2021 has so far witnessed a wave of great resignation. In fact, as per the US Bureau of Labor Statistics, nearly four million people left their jobs in July 2021. Additionally, organizations have reported almost 10.9 million open positions. The IT industry isn’t oblivious to this resignation wave; it is also feeling the effects of churn. According to the 2022 Salary guide from Robert Half, 80% of tech managers admit that they have witnessed an increase in turnover in 2021.
While knowing all the talent is leaving is a hard pill to swallow, losing the star employees is even harder, which is happening more and more. When such employees leave, organizations report that their productivity sinks, morale suffers and colleagues find it difficult to grapple with the increased workloads. Implementing strategies to increase employee retention seems like a great idea. But, organizations should take steps to understand while their employees are leaving in the first place. Knowing this will help to understand their employees better and will prevent the loss of star employees in the future:
Not engaged enough
While employees who feel engaged stay in their workplace, the reverse is also true. Workers who feel they do not have enough development opportunities, the management, or the values of the organization are more likely to leave it.

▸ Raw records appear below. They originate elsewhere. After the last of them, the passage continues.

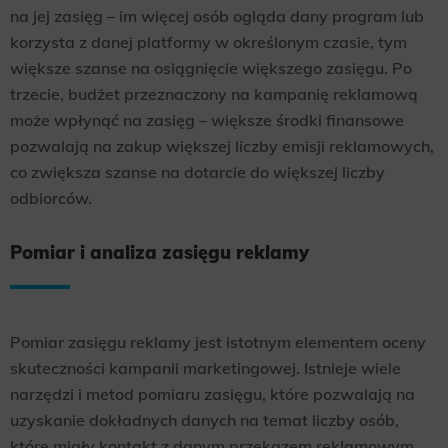
na jej zasięg – im więcej osób ogląda dany program lub
korzysta z danej platformy w określonym czasie, tym
większe szanse na osiągnięcie większego zasięgu. Po
trzecie, budżet przeznaczony na kampanię reklamową
może wpłynąć na zasięg – większe środki finansowe
pozwalają na zakup większej liczby emisji reklamowych,
co zwiększa szanse na dotarcie do większej liczby
odbiorców.
Pomiar i analiza zasięgu reklamy
Pomiar zasięgu reklamy jest istotnym elementem oceny
skuteczności kampanii marketingowej. Istnieje wiele
narzędzi i metod pomiaru zasięgu, które pozwalają na
uzyskanie dokładnych danych na temat liczby osób,
które miały kontakt z danym przekazem reklamowym.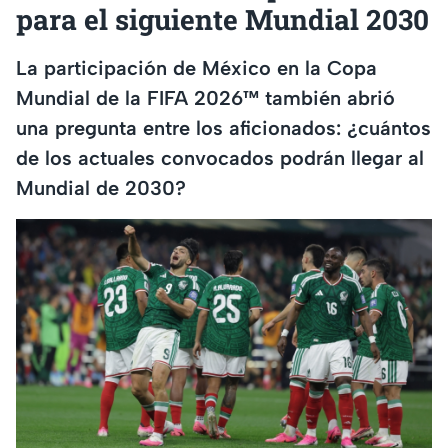
para el siguiente Mundial 2030
La participación de México en la Copa
Mundial de la FIFA 2026™ también abrió
una pregunta entre los aficionados: ¿cuántos
de los actuales convocados podrán llegar al
Mundial de 2030?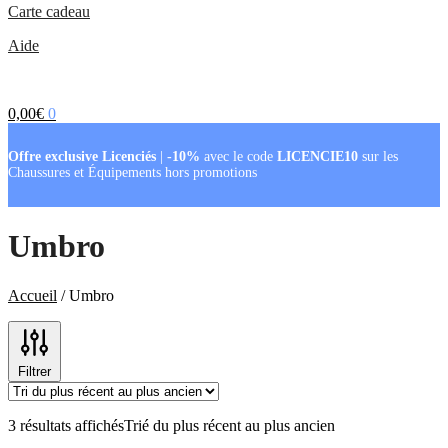
Carte cadeau
Aide
0,00
€
0
Offre exclusive Licenciés
|
-10%
avec le code
LICENCIE10
sur les
Chaussures et Équipements hors promotions
Umbro
Accueil
/
Umbro
Filtrer
3 résultats affichés
Trié du plus récent au plus ancien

There’s a significant rise in the number of actively disengaged employees that are generally not satisfied with work but are not cognitively or emotionally invested in their workplace. Knowing whether employees are disengaged requires managers to pay attention to subtle signs of disengagement. They should study workers and see whether they are withdrawing from social activities? Calling in sick more than usual? Or performing bare minimum to get by? Knowing about these signs will help organizations to better understand the level of their employee engagement.

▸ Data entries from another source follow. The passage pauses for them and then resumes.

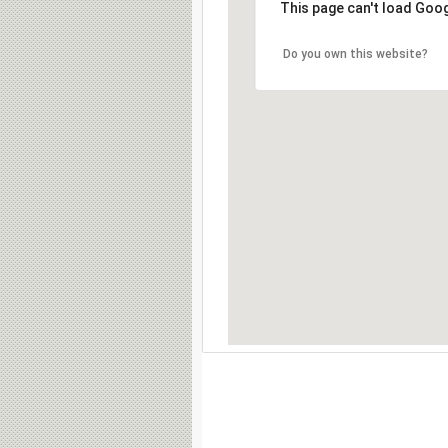
This page can't load Goo
Do you own this website?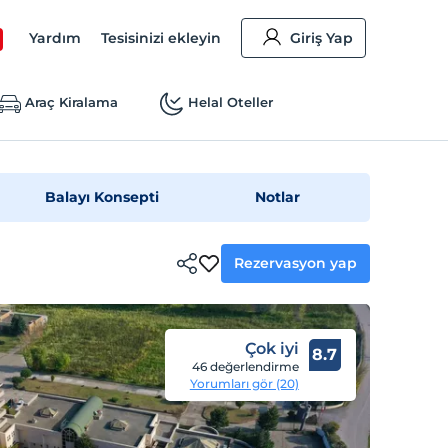
Yardım
Tesisinizi ekleyin
Giriş Yap
Araç Kiralama
Helal Oteller
Balayı Konsepti
Notlar
Rezervasyon yap
Çok iyi
8.7
46 değerlendirme
Yorumları gör (20)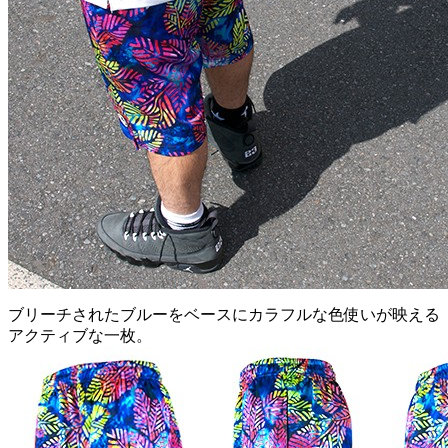
ブリーチされたブルーをベースにカラフルな色使いが映える
アクティブな一枚。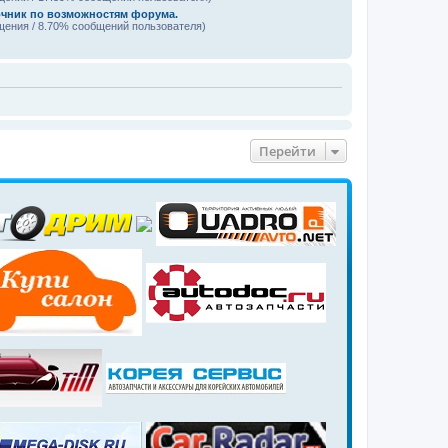
чник по возможностям форума.
щения / 8.70% сообщений пользователя)
Перейти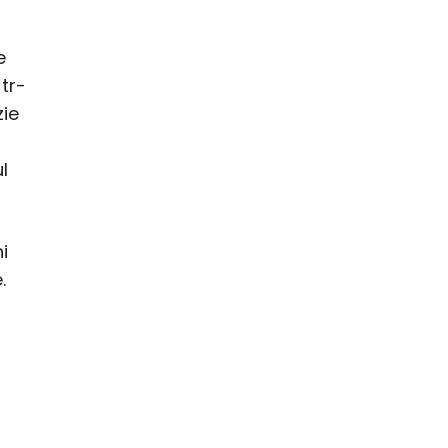
e
tr-
zie
l
i
.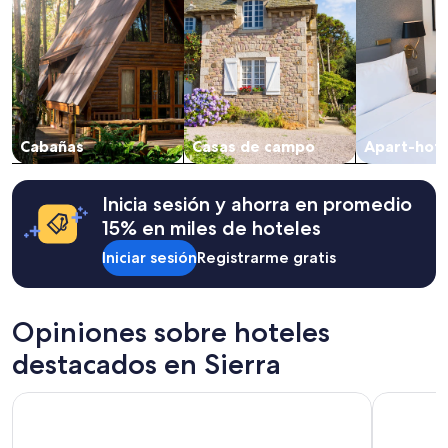
de
1
noche
para
2
adultos.
Los
precios
Cabañas
Casas de campo
Apart-hote
y
la
disponibilidad
están
Inicia sesión y ahorra en promedio
sujetos
15% en miles de hoteles
a
cambios.
Iniciar sesión
Registrarme gratis
Aplican
términos
adicionales.
Opiniones sobre hoteles
destacados en Sierra
Hotel Finlandia
Hotel Dan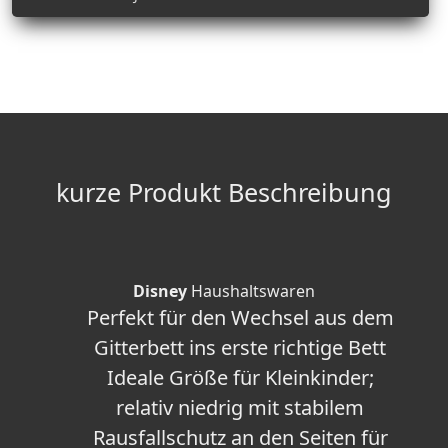
kurze Produkt Beschreibung
Disney
Haushaltswaren
Perfekt für den Wechsel aus dem
Gitterbett ins erste richtige Bett
Ideale Größe für Kleinkinder;
relativ niedrig mit stabilem
Rausfallschutz an den Seiten für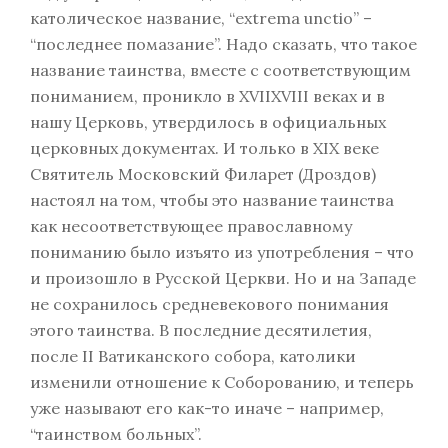
католическое название, “extrema unctio” –
“последнее помазание”. Надо сказать, что такое
название таинства, вместе с соответствующим
пониманием, проникло в XVIIXVIII веках и в
нашу Церковь, утвердилось в официальных
церковных документах. И только в XIX веке
Святитель Московский Филарет (Дроздов)
настоял на том, чтобы это название таинства
как несоответствующее православному
пониманию было изъято из употребления – что
и произошло в Русской Церкви. Но и на Западе
не сохранилось средневекового понимания
этого таинства. В последние десятилетия,
после II Ватиканского собора, католики
изменили отношение к Соборованию, и теперь
уже называют его как-то иначе – например,
“таинством больных”.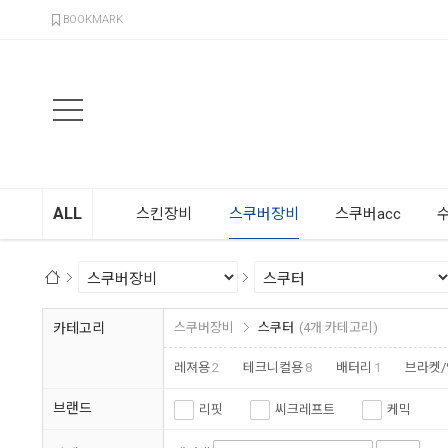
검색
BOOKMARK
ALL
스킨장비
스쿠버장비
스쿠버acc
카테고리
스쿠버장비
스쿠터
(4개 카테고리)
레져용
2
테크니컬용
8
배터리
1
브라켓
브랜드
리핏
씨크레프트
케믹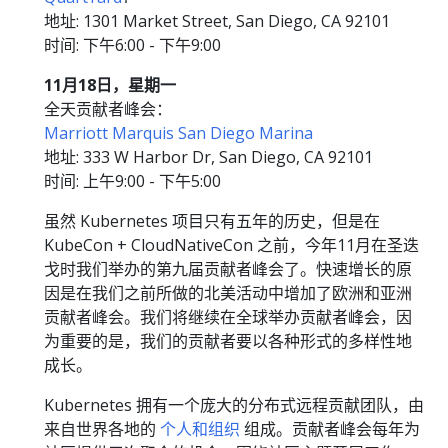
地址: 1301 Market Street, San Diego, CA 92101
时间: 下午6:00 - 下午9:00
11月18日，星期一
全天贡献者峰会：
Marriott Marquis San Diego Marina
地址: 333 W Harbor Dr, San Diego, CA 92101
时间: 上午9:00 - 下午5:00
虽然 Kubernetes 项目只有五年的历史，但是在
KubeCon + CloudNativeCon 之前，今年11月在圣迭
戈时我们举办的第九届贡献者峰会了。快速增长的原
因是在我们之前所做的北美活动中增加了欧洲和亚洲
贡献者峰会。我们将继续在全球举办贡献者峰会，因
为重要的是，我们的贡献者要以各种形式的多样性地
成长。
Kubernetes 拥有一个庞大的分布式远程贡献团队，由
来自世界各地的
个人和组织
组成。贡献者峰会每年为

Most employees leave their organizations because of management mishaps. Thus, when it starts to appear that the top talent is taking steps to leave the organization, the first place is at the management itself.
CIOs and other IT leaders should ask themselves whether their employees feel that they are “in this together”? Does the management take steps to hear their suggestions, concerns, challenges and acknowledge them when possible? Do they feel they are being valued?
Tech talent especially desires transparent and accountable management. The top performers only want to work where they feel like they can make a real impact. If they think the leadership team is not delivering the expected results, they are more likely to find their way out of the organization. Hence, managers should be visible and directly engage with their employees, act with speed and decisiveness, and hold themselves accountable for real outcomes.
Too rigid workplace policies
Today’s employees want flexibility. They desire some level of freedom to adjust their work schedules instead of feeling chained to their desk from 9 to 5 or 8 to 6. Even before the COVID forced widespread remote work adoption, flexible scheduling and telecommuting were common in the IT workplace. Thus, if CIOs want to keep their star workers, they should make these permanent options.